Changing attribute in one class instance causes unexpected change in all instances

Hi, I think I don’t understand something fundamental about classes and objects. I’m trying to create two instances of a class and then change an attribute of one of those instances, but when I try a corresponding attribute in the other instance also changes:

#Testing object
class Test:
    name=''
    list=[]

    def __init__(self,name):
        self.name=name
    def change(self,num):
        self.list.append(num)

#Creating two instances of test
a=Test('qqqq')
b=Test('wwww')

#Changing list attribute of instance a
a.change('2')

#list attributes of both instances change
print(a.name)
print(a.list)             #expected [2] and I get [2]
print(b.name)
print(b.list)             #expected [] but I get [2]

The expected behaviour is:

  • print(a.list)==>“[2]”
  • print(a.list)==>“[ ]”
    but what I get is:
  • print(a.list)==>“[2]”
  • print(a.list)==>“[2]”

It’s a very basic example, so I can’t figure out what could be going wrong here.
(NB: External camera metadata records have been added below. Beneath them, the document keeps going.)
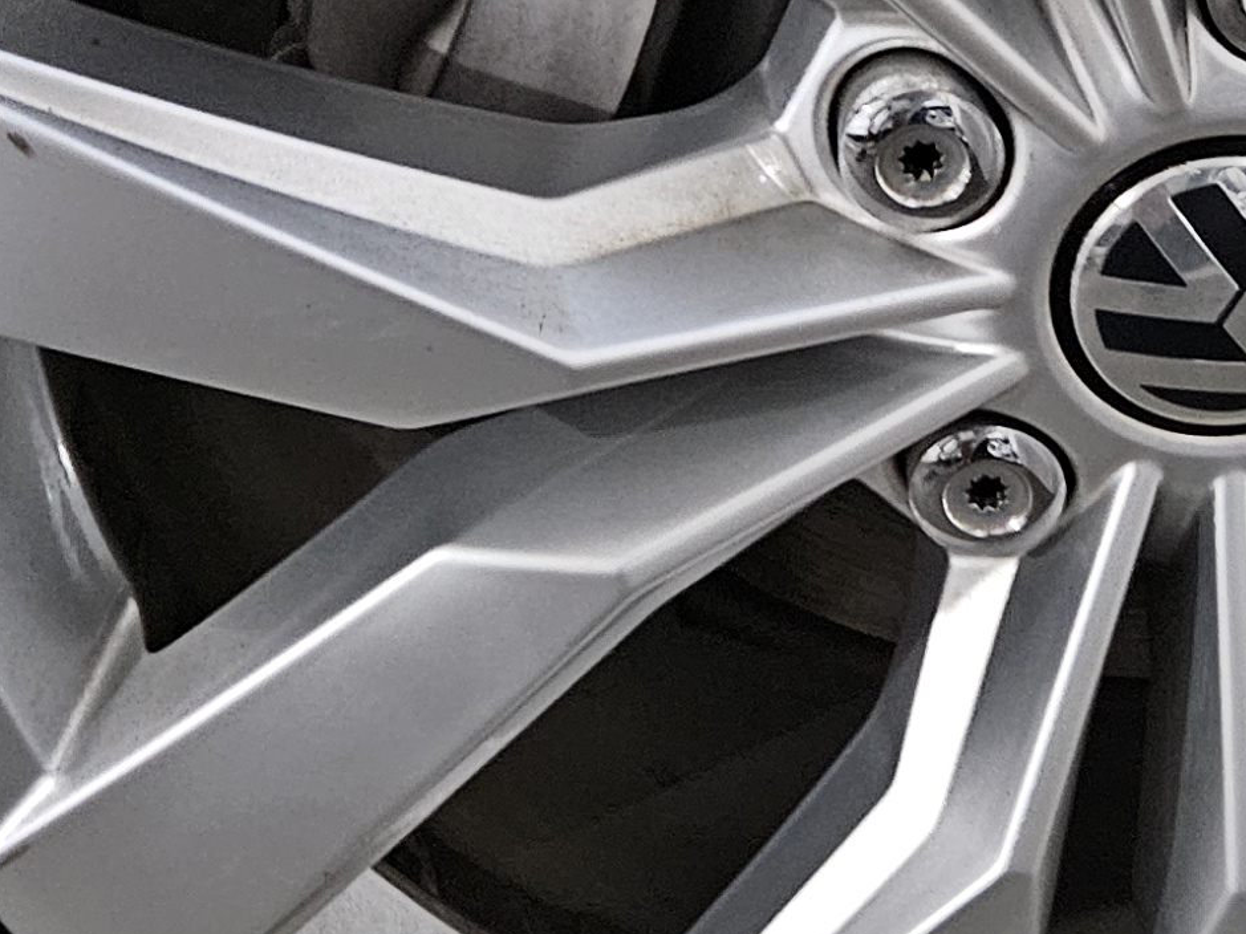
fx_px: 3527
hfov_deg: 19.8
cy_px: 34
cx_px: 994
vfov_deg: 14.9
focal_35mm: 98
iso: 800
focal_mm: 5.4
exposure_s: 1/24
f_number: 1.8
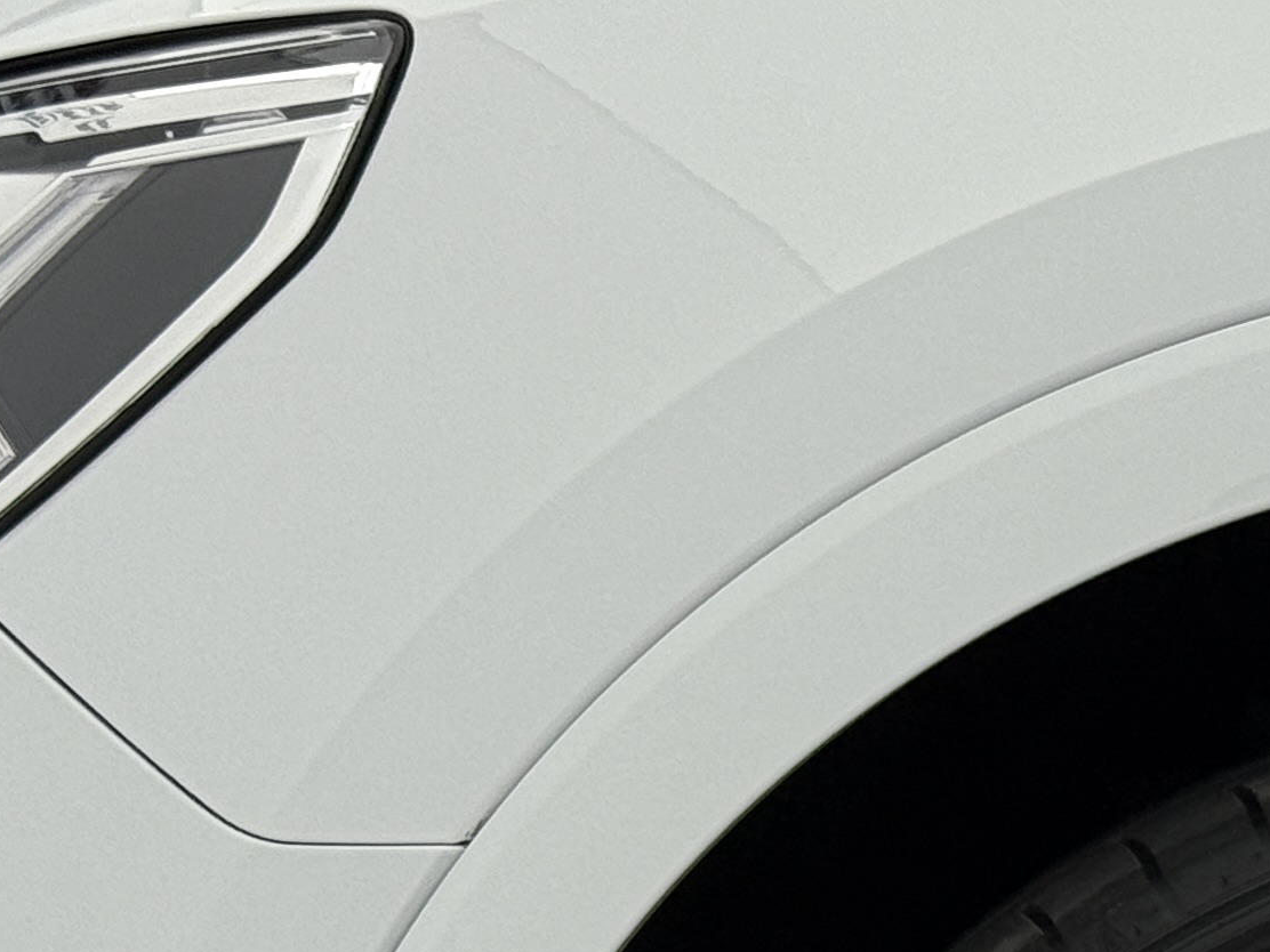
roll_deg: -0.6
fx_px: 6384
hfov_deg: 11.2
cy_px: 1360
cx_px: 1396
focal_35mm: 174
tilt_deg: -7.7
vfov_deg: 8.4
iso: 80
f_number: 1.78
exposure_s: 1/418
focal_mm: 6.76
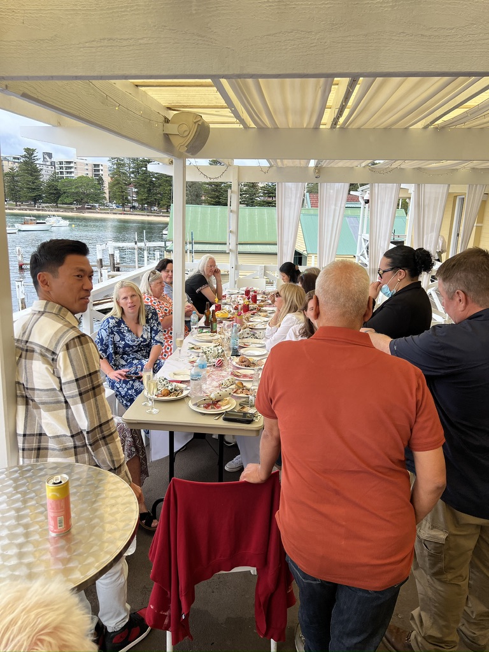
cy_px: 326
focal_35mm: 26
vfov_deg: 67.3
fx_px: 490
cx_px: 244
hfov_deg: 53.1
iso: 50
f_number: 1.5
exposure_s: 1/820
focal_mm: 5.7
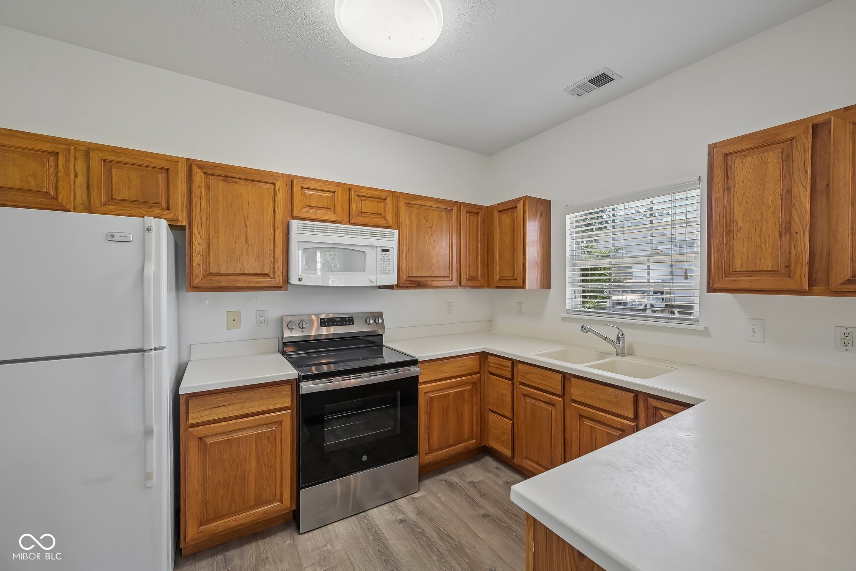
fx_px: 333
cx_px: 428
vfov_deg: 81.2
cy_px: 286
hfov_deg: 104.3
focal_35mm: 14
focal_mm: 14
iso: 140
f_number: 8
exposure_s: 1/15
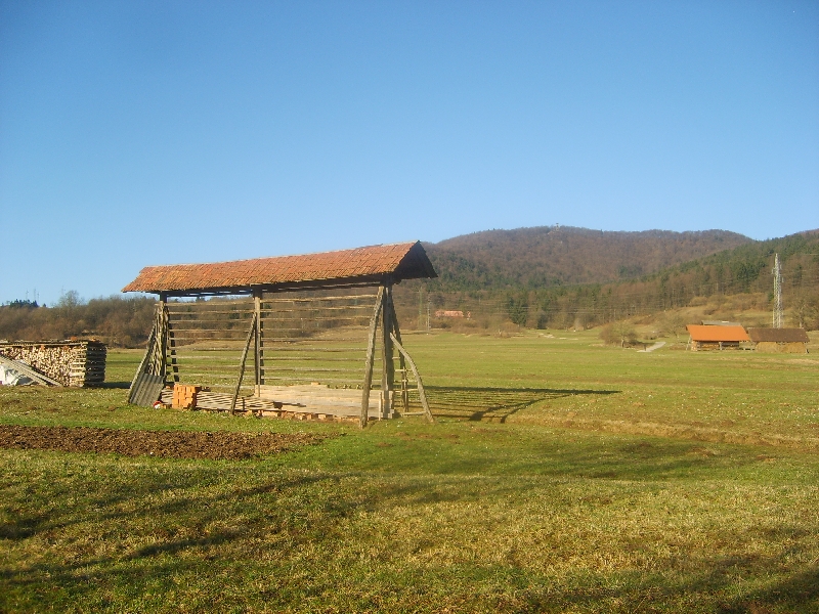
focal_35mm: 35
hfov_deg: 52.6
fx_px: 828
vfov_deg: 40.7
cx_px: 410
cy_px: 307
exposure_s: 1/500
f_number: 2.8
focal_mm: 5.8
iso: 50
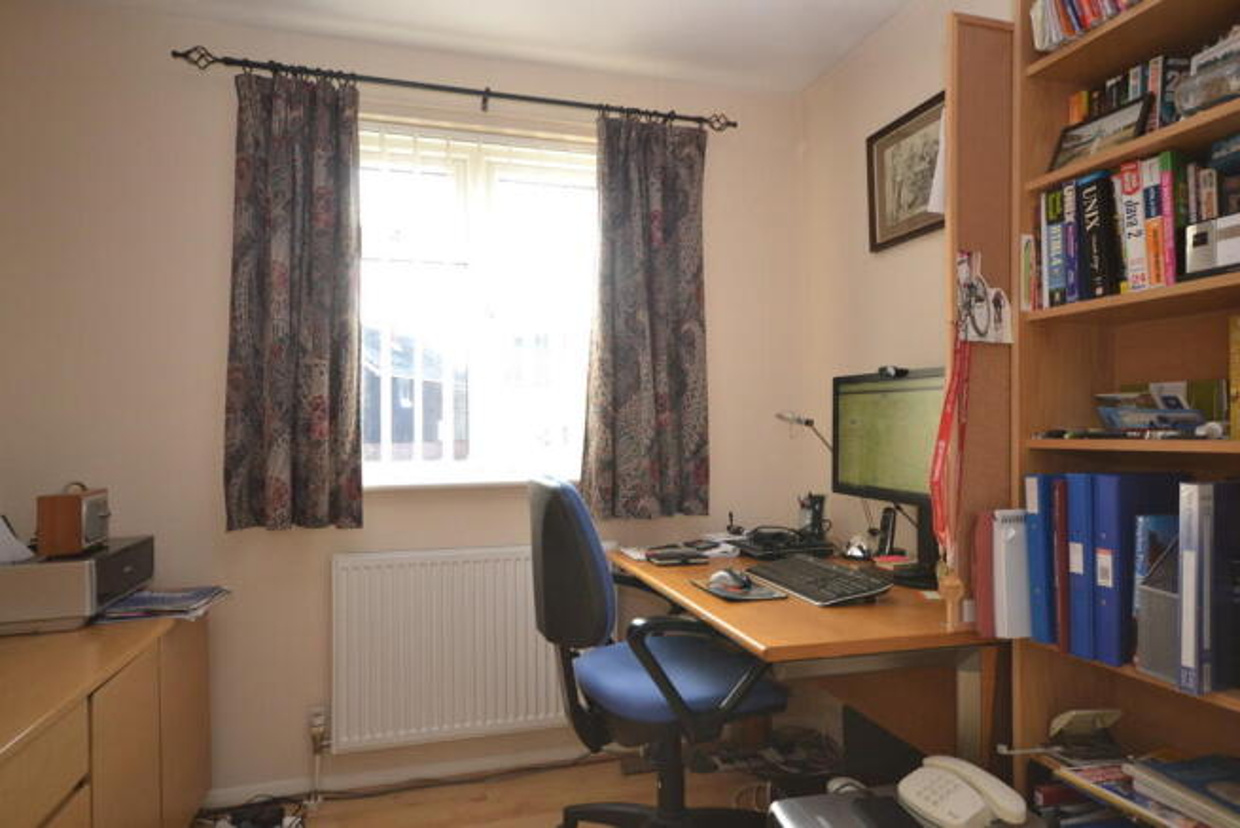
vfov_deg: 59.5
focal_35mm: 21
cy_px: 414
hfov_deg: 81.2
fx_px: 723
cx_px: 620
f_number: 4.8
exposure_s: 1/60
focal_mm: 14
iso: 1100
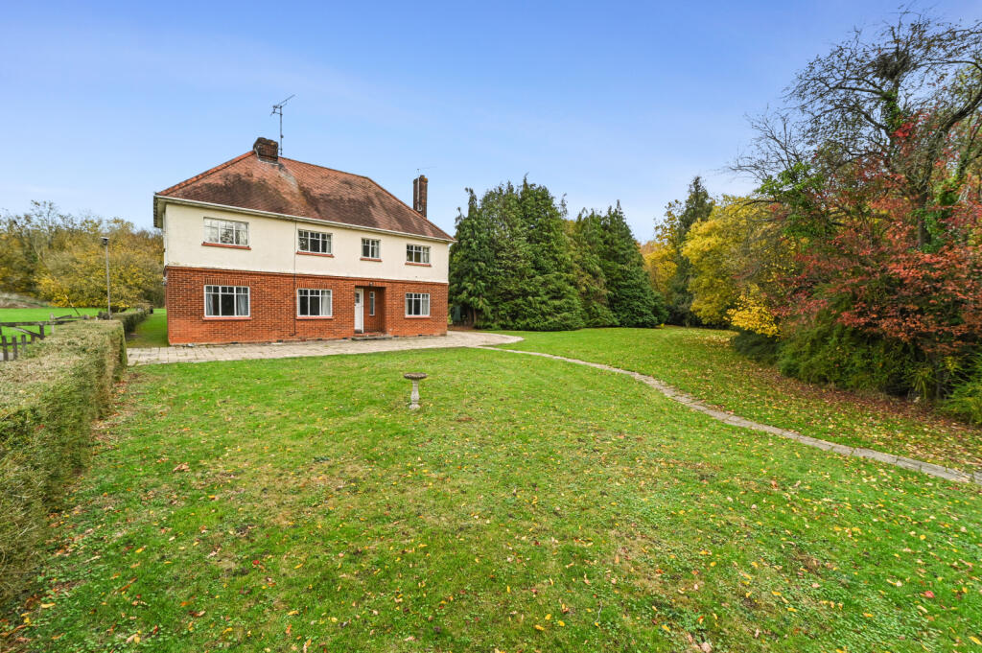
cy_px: 326
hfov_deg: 104.3
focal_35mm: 14
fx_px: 382
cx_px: 491
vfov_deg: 81.1
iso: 500
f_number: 8
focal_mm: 14
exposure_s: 1/200
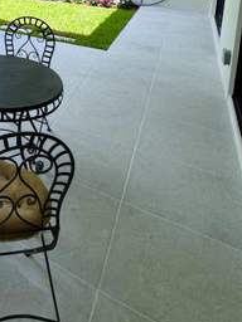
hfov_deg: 33.1
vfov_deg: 42.7
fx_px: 326
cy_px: -23
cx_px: -50
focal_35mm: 35
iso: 50
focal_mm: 2.22
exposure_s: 1/1006
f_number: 2.2
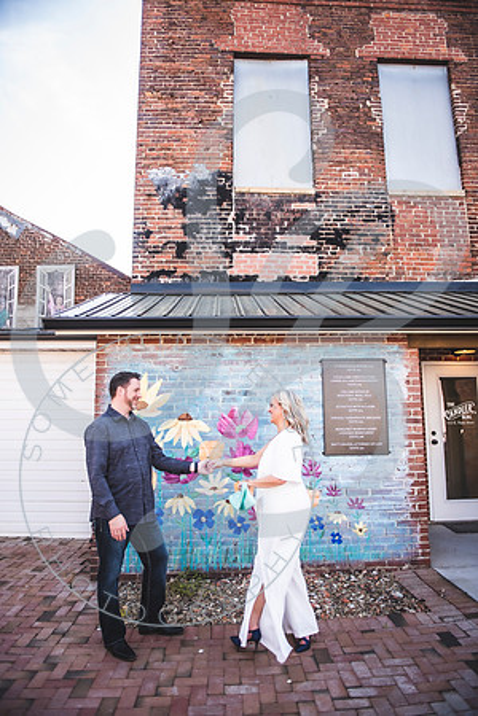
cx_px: 239
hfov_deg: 53.1
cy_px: 358
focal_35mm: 24
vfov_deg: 73.7
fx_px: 478
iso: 100
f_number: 2.8
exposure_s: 1/400
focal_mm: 24
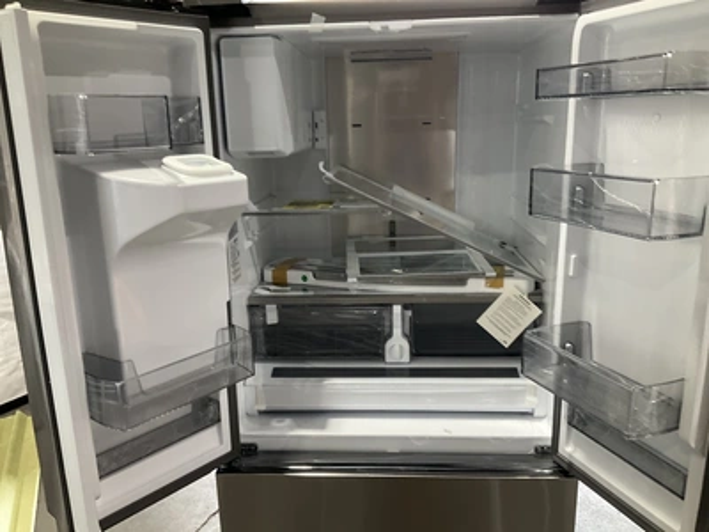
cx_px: 354
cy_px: 266
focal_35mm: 29
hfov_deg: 61.7
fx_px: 594
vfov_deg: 48.2
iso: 100
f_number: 1.8
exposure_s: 1/60
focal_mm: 3
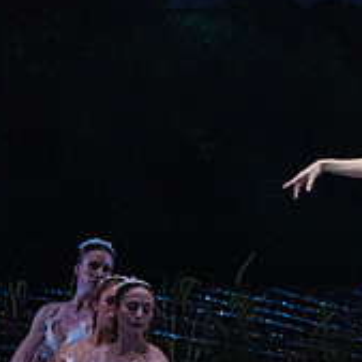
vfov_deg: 2.0
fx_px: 10471
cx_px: 564
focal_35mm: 885
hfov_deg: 2.0
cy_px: 365
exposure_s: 1/250
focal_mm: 274
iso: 8000
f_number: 5.6
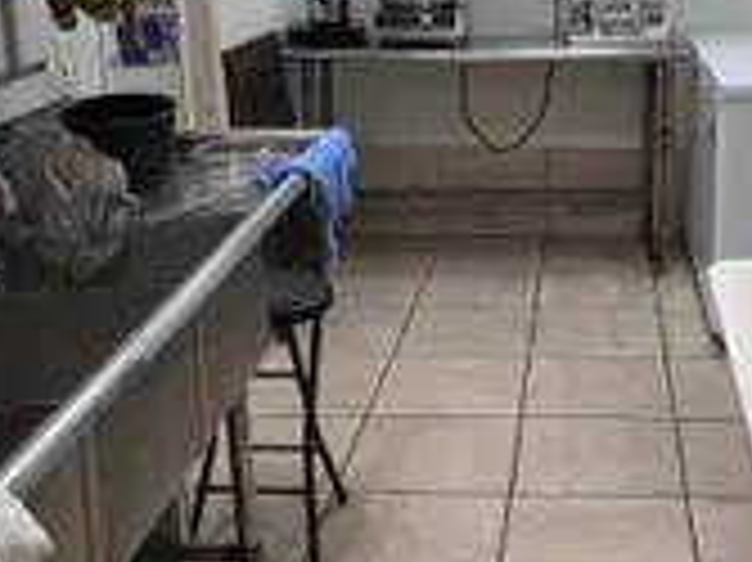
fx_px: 1194
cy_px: 175
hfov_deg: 34.4
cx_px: 545
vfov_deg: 26.3
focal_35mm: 55
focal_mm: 6.3
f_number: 1.7
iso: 200
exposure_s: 1/120
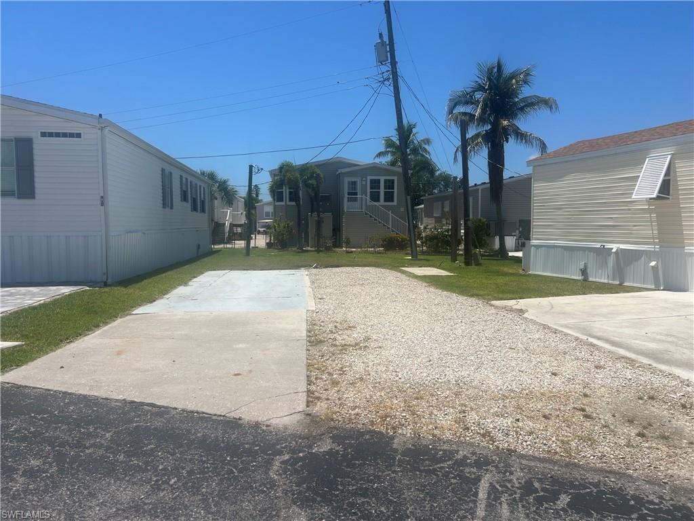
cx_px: 347
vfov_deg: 53.1
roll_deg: -0.5
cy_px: 260
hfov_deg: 67.3
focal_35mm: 26
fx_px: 521
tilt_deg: -4.6
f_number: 1.5
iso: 50
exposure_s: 1/7463
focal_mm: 5.7
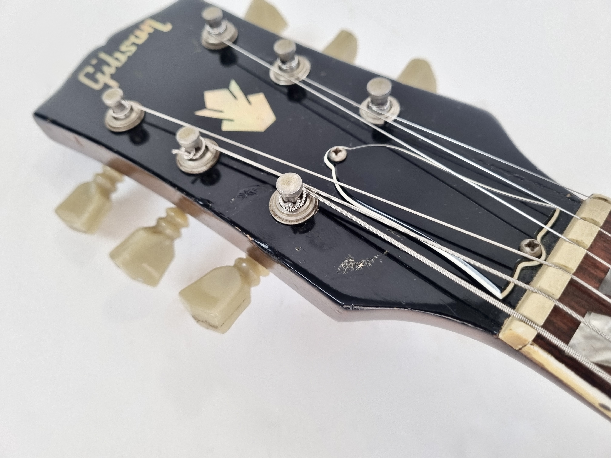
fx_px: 459
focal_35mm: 26
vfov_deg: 53.1
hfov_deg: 67.3
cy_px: 229
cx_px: 306
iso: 80
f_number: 1.8
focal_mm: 5.4
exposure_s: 1/100
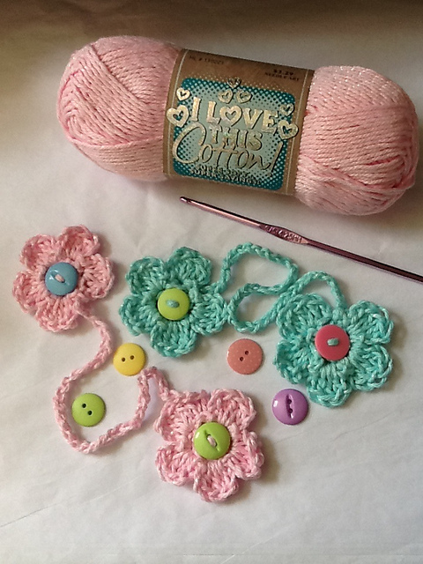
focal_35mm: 44
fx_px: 717
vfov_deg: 42.9
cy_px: 282
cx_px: 212
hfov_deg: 32.9
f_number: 2.4
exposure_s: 1/30
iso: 50
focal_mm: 2.03
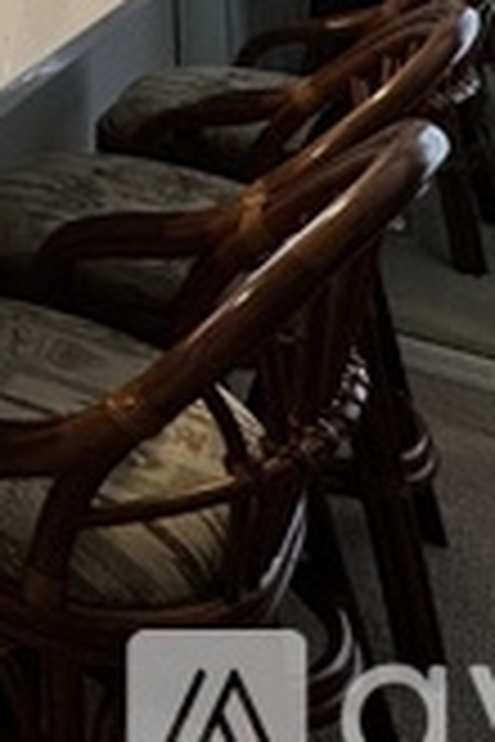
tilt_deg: -0.1
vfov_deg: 26.5
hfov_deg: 15.2
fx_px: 1217
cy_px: -315
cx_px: -646
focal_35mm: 59
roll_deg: +1.3
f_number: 2.2
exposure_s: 1/120
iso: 50
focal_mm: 2.22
Then you will need to add:

self.list = []

to the __ini__, so that only the instance list is affected.

So, if I understand correctly, when I’ve been referencing ‘list’ attribute, I was referencing a sort of generic attribute which belonged to the class itself and which was being inherited across all the instances of it and when I’ve edited it through a method in one of those objects I’ve changed the value which is inherited from class definition by all objects.

If I wanted to generate a ‘Test’ object with a unique attribute I should have mentioned it in the constructor.